Elasmosaurus was a genus of Plesiosauria that lived around 80.5 million years ago. It is believed that their population went extinct around 65 million years ago during the Cretaceous–Tertiary (K–T) extinction event.
|Species||Elasmosaurus platyurus (type species)|
|Name meaning||Thin-plated lizard|
|Geological time period||Late Cretaceous era, Campanian stage|
|Size||14 m to 15 m (46 ft to 49 ft) in length|
|Weight||4200 to 4500 pounds|
|Diet/Food||Squid, fish as well as other sea creatures|
Elasmosaurus had a long neck (around 25 feet) with 71 neck vertebrae that offered a great flexibility to control their head. They had a relatively flat skull with an array of sharp and long teeth (and six teeth per premaxilla). They had four flippers used for swimming; and their long tail is also believed to have at least 18 vertebrae.
Behavior and Adaptation
Its aquatic adaptation restricted it to the marine environment. It is believed that they were were skilled (though not fast) swimmers and inhabited great ocean depths like Dolichorhynchops. They had paddle-shaped flippers that helped them to produce wing-like movements. Researchers believe that they cover long distances in search of breeding grounds. Their long neck used to come a quite ‘handy’ while ambushing a prey in water.

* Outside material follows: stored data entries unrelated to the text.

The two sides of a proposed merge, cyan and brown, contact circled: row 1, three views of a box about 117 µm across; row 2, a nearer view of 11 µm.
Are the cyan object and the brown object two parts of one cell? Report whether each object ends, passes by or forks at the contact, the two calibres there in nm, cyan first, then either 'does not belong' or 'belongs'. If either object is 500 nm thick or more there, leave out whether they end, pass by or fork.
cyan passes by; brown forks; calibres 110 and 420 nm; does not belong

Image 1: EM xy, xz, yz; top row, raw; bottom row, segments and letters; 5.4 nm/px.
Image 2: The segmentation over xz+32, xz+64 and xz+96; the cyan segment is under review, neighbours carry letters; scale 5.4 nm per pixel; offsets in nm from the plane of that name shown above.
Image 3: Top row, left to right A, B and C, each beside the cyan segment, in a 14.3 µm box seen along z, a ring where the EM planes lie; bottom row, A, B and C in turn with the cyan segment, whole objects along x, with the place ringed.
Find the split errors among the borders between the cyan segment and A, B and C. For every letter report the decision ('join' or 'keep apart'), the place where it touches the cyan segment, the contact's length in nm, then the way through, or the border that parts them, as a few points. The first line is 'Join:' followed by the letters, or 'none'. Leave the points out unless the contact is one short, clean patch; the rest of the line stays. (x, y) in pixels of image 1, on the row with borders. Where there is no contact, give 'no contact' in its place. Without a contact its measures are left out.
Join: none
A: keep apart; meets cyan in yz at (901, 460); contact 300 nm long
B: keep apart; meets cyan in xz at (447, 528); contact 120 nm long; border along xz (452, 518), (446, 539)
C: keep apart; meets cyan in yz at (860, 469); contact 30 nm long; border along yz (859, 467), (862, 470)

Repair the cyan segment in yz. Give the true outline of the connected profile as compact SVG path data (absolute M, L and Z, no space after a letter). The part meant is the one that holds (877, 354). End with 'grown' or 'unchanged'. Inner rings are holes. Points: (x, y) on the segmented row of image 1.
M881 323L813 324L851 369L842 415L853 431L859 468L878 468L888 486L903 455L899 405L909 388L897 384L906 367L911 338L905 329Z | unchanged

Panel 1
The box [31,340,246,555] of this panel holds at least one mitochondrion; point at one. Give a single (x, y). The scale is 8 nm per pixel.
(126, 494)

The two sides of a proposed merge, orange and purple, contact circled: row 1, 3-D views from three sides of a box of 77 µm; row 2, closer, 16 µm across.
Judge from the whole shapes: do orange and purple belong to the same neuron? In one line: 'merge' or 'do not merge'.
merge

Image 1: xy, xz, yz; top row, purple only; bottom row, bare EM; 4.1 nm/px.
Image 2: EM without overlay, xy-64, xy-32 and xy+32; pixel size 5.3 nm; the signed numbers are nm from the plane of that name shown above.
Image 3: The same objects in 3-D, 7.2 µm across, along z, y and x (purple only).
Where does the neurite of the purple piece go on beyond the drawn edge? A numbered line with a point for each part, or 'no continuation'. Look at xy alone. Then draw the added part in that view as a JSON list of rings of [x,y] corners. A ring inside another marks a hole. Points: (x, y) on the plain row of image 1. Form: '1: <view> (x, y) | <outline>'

Classification and Species
Several Elasmosaurus species have been in the spotlight since the discovery of this genus. But a review by Ken Carpenter in 1999 showed that the type species, i.e. Elasmosaurus platyurus, is the only valid species belonging to this genus. Other ‘samples’ attributed to this genus are either questionable or they have been listed in other genera – such as, E. morgani has been reclassified as Libonectes, E. snowii as Styxosaurus and E. serpentinus as Hydralmosaurus. It has been noted that Elasmosaurus was closely related to Styxosaurus and Hydralmosaurus.
The type species was first described by Edward Drinker Cope in March, 1868, from a fossil sample discovered in western Kansas by military doctor Theophilus Turner. Bone remains and other specimens have also been found from other parts of the United States, such as Montana and Talkeetna Mountains in Alaska.
- In some accounts, this type species is inaccurately described to have been able to coil its neck like a snake.
- Most paleontologists believe that Elasmosaurus have probably given birth to live young instead of laying eggs.
- Elasmosaurus appeared on a TV show called Sea Monsters.
- The appearance of Nessie, the famed cryptid believed to inhabit Loch Ness in Scotland, resembles Elasmosaurus to a great extent.